The COVID-19 pandemic has highlighted the structural inequalities, inadequate healthcare, and underfunded social systems that Canada’s First Nations peoples have been dealing with for centuries. The 1.4 million Indigenous people in Canada experience higher levels of poverty and a lower life expectancy than other Canadians, meaning the pandemic is affecting Indigenous people in a way that is different from others.
As society shifts to beat the virus, Indigenous communities cannot be simply written off as vulnerable populations that are more harshly affected by society-wide problems. One cannot lose sight of the importance of continuing to strengthen Indigenous rights during this pandemic.
Taking Control When No One Else Will
According to the Ontario Human Rights Council, responding to the pandemic in a way that is consistent with human rights means “providing all healthcare services related to COVID-19, including testing, triaging, treatment and possible vaccination, without stigma or discrimination based on the grounds of Indigenous ancestry, race, ethnic origin, place of origin, citizenship status, age, disability, sexual orientation, gender identity, social condition, etc.” 
Unfortunately, systematic discrimination has meant that the necessary preparations aren’t reaching most First Nations communities in need. They are already dealing with overcrowded healthcare facilities and Friendship Centres, straining their resources and thus their ability to handle the problem. To limit exposure to the novel coronavirus, many are taking one of the measures available to them: they are closing their land borders. Indigenous nations maintain rights that give them control over who enters their territories – while this measure has not been universally applied, it has given communities one way to prevent new cases from spreading within their communities.
Several First Nations communities have already taken very stringent measures. The Pimicikamak Cree Nation north of Winnipeg has closed its borders and has put in place measures to check every vehicle upon entry, turning away outsiders for the protection of those living on the reserve. The council of the Haida Nation has discouraged “all non-resident travel” to the Charlotte Islands, citing limited health resources.

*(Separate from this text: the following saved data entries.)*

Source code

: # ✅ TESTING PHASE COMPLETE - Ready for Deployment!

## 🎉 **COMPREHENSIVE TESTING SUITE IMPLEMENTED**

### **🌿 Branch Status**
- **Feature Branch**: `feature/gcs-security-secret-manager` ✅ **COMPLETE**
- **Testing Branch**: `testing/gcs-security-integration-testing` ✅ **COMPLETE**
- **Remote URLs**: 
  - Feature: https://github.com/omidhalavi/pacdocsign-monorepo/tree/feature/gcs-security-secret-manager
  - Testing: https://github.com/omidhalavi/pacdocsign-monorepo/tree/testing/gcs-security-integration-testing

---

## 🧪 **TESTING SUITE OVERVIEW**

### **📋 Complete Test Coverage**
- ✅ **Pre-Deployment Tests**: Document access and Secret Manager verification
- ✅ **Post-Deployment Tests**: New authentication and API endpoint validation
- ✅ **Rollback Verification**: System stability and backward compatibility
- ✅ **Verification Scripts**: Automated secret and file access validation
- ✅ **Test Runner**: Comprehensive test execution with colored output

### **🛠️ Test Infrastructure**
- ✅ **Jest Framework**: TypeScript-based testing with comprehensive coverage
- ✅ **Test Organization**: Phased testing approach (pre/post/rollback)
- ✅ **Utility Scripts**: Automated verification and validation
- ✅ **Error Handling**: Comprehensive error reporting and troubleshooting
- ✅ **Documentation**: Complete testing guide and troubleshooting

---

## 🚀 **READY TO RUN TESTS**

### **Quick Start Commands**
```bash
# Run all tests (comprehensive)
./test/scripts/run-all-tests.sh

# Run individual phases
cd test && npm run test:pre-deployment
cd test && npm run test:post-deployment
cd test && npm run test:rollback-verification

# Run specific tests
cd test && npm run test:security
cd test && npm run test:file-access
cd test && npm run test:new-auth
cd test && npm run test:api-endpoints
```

The Federal government has said it would offer Indigenous communities aid by sending personal protective equipment and more nursing staff. But as MP Niki Ashton said, “saying ‘wash your hands thoroughly and self-isolate’ is completely disconnected from remote First Nations that don’t have access to running water, and the housing crisis means they can’t self-isolate.”
Helping Indigenous communities means strengthening their rights; this can be done by implementing the recommendations made by the Truth and Reconciliation Commission and the Final Report issued as a result of the Inquiry into Missing and Murdered Indigenous Women and Girls. Ratification of the United Nations Declaration on the Rights of Indigenous Peoples and implementing, in a focused way, the recognition of Indigenous rights into Canadian law needs to be a priority.

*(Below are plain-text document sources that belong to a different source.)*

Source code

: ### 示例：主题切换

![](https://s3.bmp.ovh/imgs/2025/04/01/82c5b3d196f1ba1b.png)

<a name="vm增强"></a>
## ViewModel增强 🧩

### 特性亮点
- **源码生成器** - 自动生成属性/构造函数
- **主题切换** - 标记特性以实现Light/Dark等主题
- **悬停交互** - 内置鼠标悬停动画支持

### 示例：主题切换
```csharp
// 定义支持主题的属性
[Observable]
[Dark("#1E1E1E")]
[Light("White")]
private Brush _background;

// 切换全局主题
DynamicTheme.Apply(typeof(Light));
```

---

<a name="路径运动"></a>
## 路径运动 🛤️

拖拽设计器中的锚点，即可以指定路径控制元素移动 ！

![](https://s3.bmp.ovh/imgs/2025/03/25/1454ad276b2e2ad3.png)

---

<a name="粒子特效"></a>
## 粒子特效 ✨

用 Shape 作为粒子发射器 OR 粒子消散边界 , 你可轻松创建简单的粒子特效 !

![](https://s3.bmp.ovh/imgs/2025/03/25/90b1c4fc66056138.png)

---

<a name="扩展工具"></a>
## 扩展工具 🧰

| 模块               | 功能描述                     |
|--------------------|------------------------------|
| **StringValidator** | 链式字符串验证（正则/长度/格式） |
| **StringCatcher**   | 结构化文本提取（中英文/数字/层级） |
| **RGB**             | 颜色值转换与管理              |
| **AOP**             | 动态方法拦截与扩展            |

The Pandemic Threatens Focus On Important First Nations Issues
At the beginning of their tenure, the Federal Liberal government promised to build on steps toward improving the lives of First Nations, Métis and Inuit in the first year of its new mandate. This includes ensuring safe drinking water in First Nations communities and improving access to culturally relevant health care and mental health services, both of which are essential for getting through the pandemic safely.
“The COVID pandemic has really hit a number of ministries quite hard, but that doesn’t prevent them from continuing their work in a number of super-important areas, of which this is one,” said Indigenous Services Minister Marc Miller. Despite what is said, the pandemic still threatens to disrupt any progress and attention paid towards achieving reconciliation.
This is paradoxical because strengthening Indigenous rights will only help vulnerable communities get through this pandemic. It is important to lobby the provincial and Federal governments and ensure that Canadians do not forget about the steps still needed towards reconciliation. The pandemic only makes the disparities between communities more clear, and progress cannot be put on hold!